About this exercise →
Every entry has to be output exactly, with none skipped.
# # # # #
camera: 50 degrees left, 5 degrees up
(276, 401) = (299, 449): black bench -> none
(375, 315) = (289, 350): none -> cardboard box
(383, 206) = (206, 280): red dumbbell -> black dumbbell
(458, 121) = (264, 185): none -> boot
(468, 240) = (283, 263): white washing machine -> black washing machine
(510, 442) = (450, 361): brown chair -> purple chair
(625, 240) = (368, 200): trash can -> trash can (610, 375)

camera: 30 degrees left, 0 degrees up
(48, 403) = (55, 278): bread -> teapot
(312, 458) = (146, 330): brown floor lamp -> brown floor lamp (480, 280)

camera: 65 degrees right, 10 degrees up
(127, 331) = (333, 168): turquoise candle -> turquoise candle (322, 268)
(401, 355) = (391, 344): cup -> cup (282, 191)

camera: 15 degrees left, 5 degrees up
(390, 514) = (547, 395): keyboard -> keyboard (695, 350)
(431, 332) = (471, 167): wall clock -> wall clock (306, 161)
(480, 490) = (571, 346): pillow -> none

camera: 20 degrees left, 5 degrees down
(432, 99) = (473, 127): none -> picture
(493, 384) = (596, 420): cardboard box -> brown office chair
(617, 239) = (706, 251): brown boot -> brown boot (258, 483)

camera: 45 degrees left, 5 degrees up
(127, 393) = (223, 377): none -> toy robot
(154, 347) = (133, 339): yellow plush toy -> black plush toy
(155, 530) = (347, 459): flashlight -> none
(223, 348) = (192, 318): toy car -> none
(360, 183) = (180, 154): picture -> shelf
# # # # #
Exercise answer →
camera: 50 degrees left, 5 degrees up
(276, 401) = (299, 449): black bench -> none
(375, 315) = (289, 350): none -> cardboard box
(383, 206) = (206, 280): red dumbbell -> black dumbbell
(458, 121) = (264, 185): none -> boot
(468, 240) = (283, 263): white washing machine -> black washing machine
(510, 442) = (450, 361): brown chair -> purple chair
(625, 240) = (368, 200): trash can -> trash can (610, 375)

camera: 30 degrees left, 0 degrees up
(48, 403) = (55, 278): bread -> teapot
(312, 458) = (146, 330): brown floor lamp -> brown floor lamp (480, 280)

camera: 65 degrees right, 10 degrees up
(127, 331) = (333, 168): turquoise candle -> turquoise candle (322, 268)
(401, 355) = (391, 344): cup -> cup (282, 191)

camera: 15 degrees left, 5 degrees up
(390, 514) = (547, 395): keyboard -> keyboard (695, 350)
(431, 332) = (471, 167): wall clock -> wall clock (306, 161)
(480, 490) = (571, 346): pillow -> none

camera: 20 degrees left, 5 degrees down
(432, 99) = (473, 127): none -> picture
(493, 384) = (596, 420): cardboard box -> brown office chair
(617, 239) = (706, 251): brown boot -> brown boot (258, 483)

camera: 45 degrees left, 5 degrees up
(127, 393) = (223, 377): none -> toy robot
(154, 347) = (133, 339): yellow plush toy -> black plush toy
(155, 530) = (347, 459): flashlight -> none
(223, 348) = (192, 318): toy car -> none
(360, 183) = (180, 154): picture -> shelf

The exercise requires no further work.